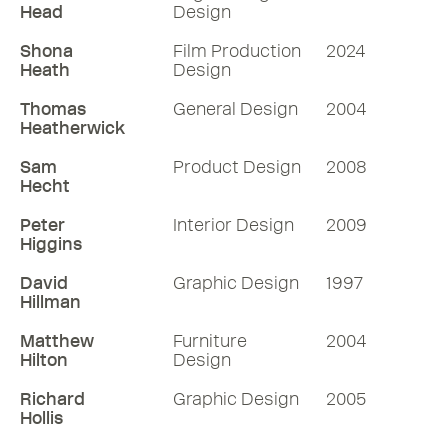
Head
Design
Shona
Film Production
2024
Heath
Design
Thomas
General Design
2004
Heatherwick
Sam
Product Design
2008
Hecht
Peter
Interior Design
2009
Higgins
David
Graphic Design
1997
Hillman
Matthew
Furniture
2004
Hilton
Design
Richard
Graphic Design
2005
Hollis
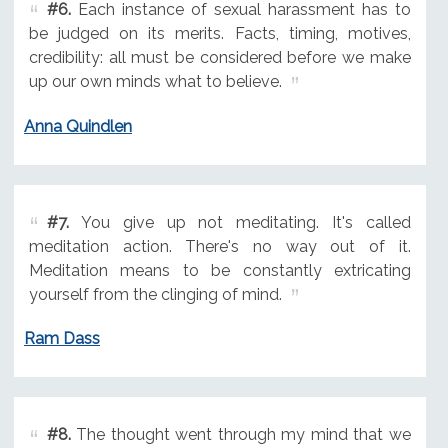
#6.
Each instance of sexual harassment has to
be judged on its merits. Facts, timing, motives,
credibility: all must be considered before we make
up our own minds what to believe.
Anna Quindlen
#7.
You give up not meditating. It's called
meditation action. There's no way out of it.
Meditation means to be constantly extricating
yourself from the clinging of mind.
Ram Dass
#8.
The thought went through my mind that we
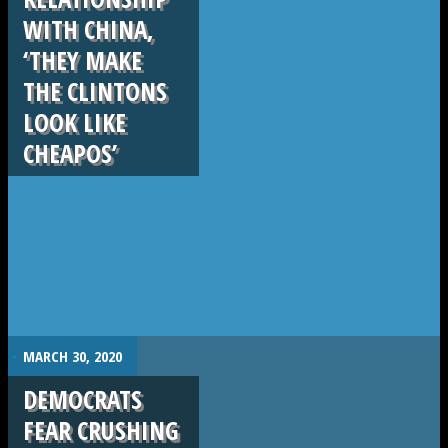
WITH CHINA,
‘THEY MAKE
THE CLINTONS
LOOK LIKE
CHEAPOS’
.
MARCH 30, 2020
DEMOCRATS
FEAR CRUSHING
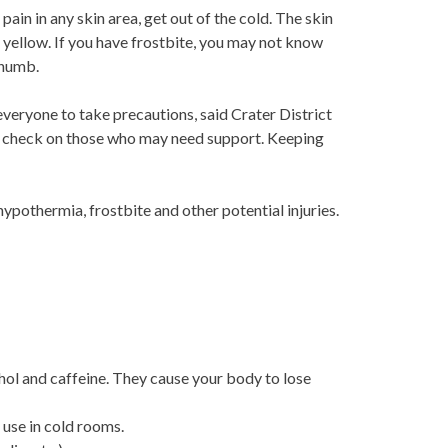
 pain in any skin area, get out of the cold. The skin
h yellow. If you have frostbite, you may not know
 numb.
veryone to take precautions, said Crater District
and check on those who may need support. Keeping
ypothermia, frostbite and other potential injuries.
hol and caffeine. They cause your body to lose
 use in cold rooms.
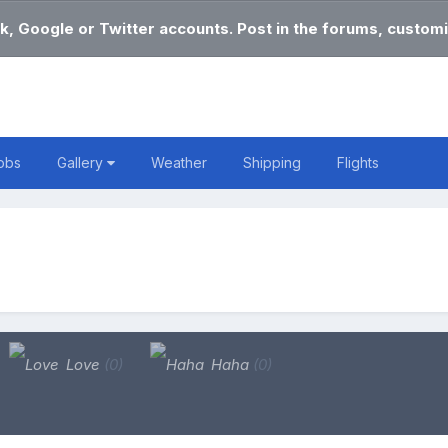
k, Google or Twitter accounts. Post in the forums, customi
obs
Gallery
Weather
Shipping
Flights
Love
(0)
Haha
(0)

* * *

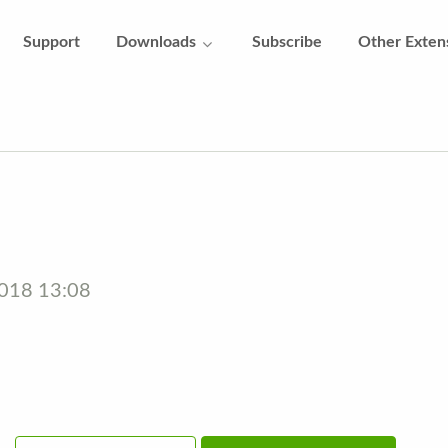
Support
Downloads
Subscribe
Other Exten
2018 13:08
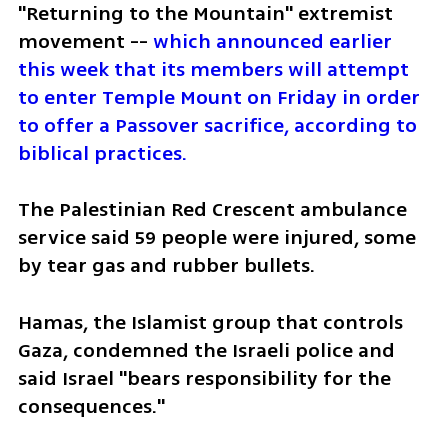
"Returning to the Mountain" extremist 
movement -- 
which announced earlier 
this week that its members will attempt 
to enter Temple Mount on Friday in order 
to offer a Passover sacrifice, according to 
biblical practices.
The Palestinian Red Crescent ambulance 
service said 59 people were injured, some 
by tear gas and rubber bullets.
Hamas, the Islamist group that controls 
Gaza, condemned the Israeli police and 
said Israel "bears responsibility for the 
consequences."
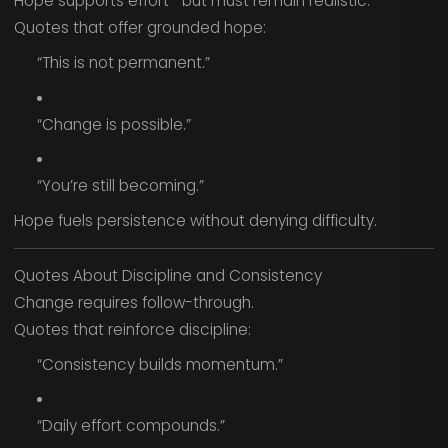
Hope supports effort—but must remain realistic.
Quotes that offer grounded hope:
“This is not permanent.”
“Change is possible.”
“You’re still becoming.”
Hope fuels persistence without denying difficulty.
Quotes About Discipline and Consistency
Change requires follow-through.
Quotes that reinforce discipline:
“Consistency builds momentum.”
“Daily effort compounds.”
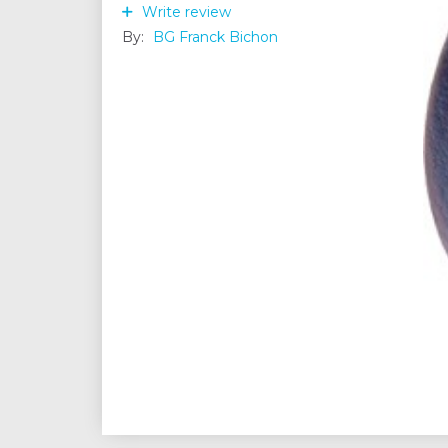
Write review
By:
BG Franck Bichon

- [TASK DESCRIPTION]
Looking through the records, copy out every line in which the word "Consistency" is found.

- [WRITTEN RESPONSE]
Quotes About Discipline and Consistency
“Consistency builds momentum.”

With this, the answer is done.